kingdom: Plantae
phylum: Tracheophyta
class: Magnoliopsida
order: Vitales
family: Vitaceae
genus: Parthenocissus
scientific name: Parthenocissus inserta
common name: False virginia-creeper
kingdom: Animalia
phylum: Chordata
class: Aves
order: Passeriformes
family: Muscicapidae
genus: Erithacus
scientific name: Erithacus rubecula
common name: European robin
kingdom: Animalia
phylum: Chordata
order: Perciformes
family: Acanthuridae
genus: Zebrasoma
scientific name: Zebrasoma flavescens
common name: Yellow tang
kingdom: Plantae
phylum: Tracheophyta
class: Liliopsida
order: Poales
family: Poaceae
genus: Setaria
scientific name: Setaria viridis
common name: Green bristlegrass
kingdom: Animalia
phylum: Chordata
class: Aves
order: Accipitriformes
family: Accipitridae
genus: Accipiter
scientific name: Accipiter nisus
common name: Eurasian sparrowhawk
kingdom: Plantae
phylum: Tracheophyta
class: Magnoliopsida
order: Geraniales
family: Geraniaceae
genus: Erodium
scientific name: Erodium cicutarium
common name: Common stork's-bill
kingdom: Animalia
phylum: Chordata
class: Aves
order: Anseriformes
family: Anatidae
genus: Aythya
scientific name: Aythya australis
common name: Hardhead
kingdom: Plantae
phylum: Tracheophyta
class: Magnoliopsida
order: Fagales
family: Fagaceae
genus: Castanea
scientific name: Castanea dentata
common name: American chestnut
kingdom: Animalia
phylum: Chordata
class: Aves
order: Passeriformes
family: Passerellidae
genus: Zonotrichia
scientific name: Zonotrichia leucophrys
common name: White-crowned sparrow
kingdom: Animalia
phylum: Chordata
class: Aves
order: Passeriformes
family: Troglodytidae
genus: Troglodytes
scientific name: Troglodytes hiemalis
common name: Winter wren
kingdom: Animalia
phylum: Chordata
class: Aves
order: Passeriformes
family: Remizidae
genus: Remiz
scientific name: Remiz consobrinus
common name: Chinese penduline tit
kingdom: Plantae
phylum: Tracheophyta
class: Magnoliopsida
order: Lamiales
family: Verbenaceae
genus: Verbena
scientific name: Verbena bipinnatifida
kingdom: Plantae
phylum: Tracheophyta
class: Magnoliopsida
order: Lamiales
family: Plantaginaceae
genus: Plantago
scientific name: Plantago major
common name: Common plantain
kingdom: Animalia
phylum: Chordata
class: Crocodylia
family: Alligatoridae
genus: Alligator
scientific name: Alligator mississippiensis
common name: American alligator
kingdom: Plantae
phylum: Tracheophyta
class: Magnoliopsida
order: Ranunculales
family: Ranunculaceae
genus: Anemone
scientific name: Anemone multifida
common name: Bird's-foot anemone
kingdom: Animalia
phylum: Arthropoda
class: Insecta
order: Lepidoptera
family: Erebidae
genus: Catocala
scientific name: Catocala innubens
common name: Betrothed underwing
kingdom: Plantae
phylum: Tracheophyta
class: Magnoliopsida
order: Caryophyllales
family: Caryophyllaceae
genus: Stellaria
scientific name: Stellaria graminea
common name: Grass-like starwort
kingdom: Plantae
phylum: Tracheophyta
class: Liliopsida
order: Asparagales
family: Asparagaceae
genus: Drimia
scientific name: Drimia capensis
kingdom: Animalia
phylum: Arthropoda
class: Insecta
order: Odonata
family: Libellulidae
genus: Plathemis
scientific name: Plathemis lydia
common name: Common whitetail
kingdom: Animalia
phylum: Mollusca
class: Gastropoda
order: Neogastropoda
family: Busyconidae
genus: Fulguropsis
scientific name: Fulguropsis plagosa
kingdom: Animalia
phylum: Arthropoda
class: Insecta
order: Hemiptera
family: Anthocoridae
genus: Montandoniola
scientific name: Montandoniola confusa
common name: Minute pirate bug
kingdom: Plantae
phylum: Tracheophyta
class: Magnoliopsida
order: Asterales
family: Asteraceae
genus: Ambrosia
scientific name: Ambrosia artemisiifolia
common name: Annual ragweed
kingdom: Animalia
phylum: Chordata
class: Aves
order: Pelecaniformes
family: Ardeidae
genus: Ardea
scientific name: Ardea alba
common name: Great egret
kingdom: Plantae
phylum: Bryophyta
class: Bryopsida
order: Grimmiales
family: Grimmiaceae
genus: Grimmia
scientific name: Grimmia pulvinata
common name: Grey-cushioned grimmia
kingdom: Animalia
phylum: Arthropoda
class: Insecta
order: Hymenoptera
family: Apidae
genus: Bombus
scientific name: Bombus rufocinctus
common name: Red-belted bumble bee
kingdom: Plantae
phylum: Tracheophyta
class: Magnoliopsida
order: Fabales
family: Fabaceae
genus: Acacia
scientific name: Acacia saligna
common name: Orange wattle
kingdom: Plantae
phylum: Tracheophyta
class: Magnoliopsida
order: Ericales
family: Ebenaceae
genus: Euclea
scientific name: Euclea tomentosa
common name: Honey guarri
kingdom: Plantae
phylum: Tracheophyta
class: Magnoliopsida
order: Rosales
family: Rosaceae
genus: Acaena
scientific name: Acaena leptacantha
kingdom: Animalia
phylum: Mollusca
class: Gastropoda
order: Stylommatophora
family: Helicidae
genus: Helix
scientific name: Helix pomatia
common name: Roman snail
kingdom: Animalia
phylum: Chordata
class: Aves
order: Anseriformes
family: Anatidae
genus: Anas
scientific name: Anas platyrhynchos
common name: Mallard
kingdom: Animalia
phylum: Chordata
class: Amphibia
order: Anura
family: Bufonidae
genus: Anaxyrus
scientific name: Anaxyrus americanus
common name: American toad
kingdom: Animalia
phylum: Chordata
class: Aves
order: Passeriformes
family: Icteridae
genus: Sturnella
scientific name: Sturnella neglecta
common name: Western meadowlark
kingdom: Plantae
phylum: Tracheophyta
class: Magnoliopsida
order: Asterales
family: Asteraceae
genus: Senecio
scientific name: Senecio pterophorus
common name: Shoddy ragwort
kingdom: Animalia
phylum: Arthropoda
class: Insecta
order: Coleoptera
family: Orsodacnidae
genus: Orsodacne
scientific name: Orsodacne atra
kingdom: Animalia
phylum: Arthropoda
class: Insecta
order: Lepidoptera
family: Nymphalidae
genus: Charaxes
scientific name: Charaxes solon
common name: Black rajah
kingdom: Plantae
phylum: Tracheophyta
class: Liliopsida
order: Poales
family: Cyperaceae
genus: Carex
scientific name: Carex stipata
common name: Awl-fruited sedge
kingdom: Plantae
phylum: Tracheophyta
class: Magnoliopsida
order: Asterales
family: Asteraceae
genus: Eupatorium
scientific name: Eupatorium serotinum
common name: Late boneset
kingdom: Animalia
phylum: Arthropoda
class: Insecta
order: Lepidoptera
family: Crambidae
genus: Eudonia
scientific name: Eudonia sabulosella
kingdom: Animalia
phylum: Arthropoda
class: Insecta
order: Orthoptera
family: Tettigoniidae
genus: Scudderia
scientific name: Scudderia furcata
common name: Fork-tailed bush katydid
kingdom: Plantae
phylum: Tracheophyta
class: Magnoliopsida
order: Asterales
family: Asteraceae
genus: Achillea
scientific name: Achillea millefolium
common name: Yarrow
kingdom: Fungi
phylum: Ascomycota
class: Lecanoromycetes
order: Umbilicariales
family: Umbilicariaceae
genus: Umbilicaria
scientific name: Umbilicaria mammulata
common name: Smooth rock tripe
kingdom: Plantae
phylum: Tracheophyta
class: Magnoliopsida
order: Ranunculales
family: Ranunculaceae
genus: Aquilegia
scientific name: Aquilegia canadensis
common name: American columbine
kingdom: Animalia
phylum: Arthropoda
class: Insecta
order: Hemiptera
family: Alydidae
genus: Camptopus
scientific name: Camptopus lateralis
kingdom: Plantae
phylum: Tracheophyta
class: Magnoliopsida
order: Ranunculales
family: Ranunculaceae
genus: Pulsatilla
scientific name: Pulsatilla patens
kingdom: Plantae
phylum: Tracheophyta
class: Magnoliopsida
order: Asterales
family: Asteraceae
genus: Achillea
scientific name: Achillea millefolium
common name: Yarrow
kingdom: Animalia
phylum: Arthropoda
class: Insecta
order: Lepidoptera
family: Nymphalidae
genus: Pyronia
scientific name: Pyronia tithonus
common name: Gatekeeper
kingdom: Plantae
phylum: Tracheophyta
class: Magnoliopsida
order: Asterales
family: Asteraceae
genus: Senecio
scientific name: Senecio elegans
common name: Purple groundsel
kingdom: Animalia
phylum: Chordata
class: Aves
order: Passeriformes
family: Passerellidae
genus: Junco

........

■ What you have to do
Return everything unchanged from the line containing "order: Asparagales" down to the line containing "genus: Grimmia", including both of those lines.

■ Output
order: Asparagales
family: Asparagaceae
genus: Drimia
scientific name: Drimia capensis
kingdom: Animalia
phylum: Arthropoda
class: Insecta
order: Odonata
family: Libellulidae
genus: Plathemis
scientific name: Plathemis lydia
common name: Common whitetail
kingdom: Animalia
phylum: Mollusca
class: Gastropoda
order: Neogastropoda
family: Busyconidae
genus: Fulguropsis
scientific name: Fulguropsis plagosa
kingdom: Animalia
phylum: Arthropoda
class: Insecta
order: Hemiptera
family: Anthocoridae
genus: Montandoniola
scientific name: Montandoniola confusa
common name: Minute pirate bug
kingdom: Plantae
phylum: Tracheophyta
class: Magnoliopsida
order: Asterales
family: Asteraceae
genus: Ambrosia
scientific name: Ambrosia artemisiifolia
common name: Annual ragweed
kingdom: Animalia
phylum: Chordata
class: Aves
order: Pelecaniformes
family: Ardeidae
genus: Ardea
scientific name: Ardea alba
common name: Great egret
kingdom: Plantae
phylum: Bryophyta
class: Bryopsida
order: Grimmiales
family: Grimmiaceae
genus: Grimmia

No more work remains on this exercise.